Doctor: We also want to make sure that their intestines are working and they don't develop what we call an ileus, where they get a lot of nausea, a lot of vomiting, and can't tolerate food. And we want to make sure they don't develop a fever.

Doctor: Twenty-four hours after surgery, we like for the patient to be able to get up and go to the bathroom on their own. On the second day after surgery, the patient should be able to get up, walk the halls, be pretty much fully mobile on their second and third day.

Nurse: Any tenderness or soreness? Do you feel okay?

Lori: A little sore, but nothing sharp.

Nurse: Okay, good.

Narrator: Walking will be painful, but you need to get up several times a day to show that you're ready to be discharged.

Doctor: Let me just take a look at your incision. It looks like it's healing really, really well.

Narrator: The criteria for discharge from the hospital are:

Your pain is well controlled.

You're up and walking around.

You show no signs of infection or bleeding at the wound site.

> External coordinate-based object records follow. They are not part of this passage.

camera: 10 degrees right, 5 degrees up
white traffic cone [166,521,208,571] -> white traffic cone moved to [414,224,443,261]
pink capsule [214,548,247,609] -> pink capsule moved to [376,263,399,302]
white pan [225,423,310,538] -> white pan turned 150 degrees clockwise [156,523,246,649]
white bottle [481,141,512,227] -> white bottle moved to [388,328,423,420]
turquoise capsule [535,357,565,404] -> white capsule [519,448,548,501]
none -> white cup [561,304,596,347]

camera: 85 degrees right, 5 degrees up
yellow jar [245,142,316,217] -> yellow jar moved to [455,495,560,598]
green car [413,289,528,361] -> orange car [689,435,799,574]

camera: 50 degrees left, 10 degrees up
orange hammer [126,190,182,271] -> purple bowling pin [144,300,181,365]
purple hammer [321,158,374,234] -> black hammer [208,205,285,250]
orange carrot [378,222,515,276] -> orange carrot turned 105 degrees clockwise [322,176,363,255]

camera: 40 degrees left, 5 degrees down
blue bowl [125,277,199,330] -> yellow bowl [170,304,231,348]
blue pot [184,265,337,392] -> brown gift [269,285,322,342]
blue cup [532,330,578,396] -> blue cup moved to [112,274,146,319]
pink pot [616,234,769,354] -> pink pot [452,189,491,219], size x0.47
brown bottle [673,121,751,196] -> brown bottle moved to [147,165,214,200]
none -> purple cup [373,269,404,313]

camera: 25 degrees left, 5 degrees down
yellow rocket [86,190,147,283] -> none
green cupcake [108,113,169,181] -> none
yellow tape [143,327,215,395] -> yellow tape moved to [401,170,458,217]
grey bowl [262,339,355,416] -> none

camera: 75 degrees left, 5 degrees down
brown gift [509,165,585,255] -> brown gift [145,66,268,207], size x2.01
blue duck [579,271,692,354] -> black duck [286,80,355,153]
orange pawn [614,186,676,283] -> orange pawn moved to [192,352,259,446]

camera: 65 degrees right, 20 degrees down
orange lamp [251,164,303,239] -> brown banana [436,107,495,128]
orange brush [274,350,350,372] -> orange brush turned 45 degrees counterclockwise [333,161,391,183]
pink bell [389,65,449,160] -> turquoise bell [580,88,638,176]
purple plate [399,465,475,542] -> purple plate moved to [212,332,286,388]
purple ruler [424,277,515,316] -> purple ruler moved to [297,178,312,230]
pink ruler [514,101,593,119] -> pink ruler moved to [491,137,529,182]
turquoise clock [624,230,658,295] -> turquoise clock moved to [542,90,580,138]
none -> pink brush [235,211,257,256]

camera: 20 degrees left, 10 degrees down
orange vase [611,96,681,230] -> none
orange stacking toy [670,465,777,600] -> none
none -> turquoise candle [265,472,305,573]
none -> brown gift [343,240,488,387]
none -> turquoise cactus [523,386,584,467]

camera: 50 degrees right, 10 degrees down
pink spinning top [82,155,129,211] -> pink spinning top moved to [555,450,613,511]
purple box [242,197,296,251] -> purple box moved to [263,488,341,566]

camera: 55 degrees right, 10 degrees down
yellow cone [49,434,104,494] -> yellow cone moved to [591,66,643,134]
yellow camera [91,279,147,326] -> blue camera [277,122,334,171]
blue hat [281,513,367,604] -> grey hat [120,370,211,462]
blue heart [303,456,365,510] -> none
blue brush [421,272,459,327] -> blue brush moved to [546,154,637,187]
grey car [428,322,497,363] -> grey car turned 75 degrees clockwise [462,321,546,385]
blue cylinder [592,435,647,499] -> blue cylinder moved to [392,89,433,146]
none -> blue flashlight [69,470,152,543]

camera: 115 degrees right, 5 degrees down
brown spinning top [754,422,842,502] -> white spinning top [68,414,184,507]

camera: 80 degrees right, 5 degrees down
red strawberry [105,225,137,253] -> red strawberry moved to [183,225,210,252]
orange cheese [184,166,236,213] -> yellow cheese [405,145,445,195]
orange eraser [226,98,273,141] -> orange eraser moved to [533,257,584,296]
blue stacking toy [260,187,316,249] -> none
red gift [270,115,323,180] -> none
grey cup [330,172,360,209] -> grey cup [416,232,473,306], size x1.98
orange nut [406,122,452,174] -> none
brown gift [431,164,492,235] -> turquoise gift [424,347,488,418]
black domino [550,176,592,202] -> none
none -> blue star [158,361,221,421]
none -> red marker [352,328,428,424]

And your gastrointestinal system is working, which means you're able to eat, have a bowel movement, and pass gas.

Doctor: Most c-section mothers will need some type of narcotic to go home with to help with their pain control, as most patients do after surgery. I usually recommend a stool softener, a prenatal vitamin, and ibuprofen at home.

Nurse: I'm going to encourage you to nap.

You don't want to lift anything heavier than the baby. That means no laundry, vacuuming, things like that, for approximately four weeks. No douching, no tampons, no sex until your first postpartum visit, which is six weeks, okay?

Narrator: For Lori, the biggest concern is not her pain but her curious and energetic toddler, A.J.

Lori: Alex is going to take a few days off from work. Hopefully that will cover all of our bases.

Narrator: For now, her husband, Alex, has both the house and A.J. under control.

Watch the video: Cesarean recovery in the hospital (July 2022).


  1. Damian

    The article is interesting, but it seems to me that all these are fairy tales, nothing more.

  2. Fetilar

    What an excellent sentence

  3. Grogrel

    I apologise, but, in my opinion, you are mistaken. Let's discuss it. Write to me in PM, we will communicate.

  4. Zulkilar

    And what follows?

  5. Tagar

    No doubt he is right

  6. Nazahn

    Authoritative cognitive point of view ..

  7. Tahu

    I think mistakes are made. Write to me in PM, it talks to you.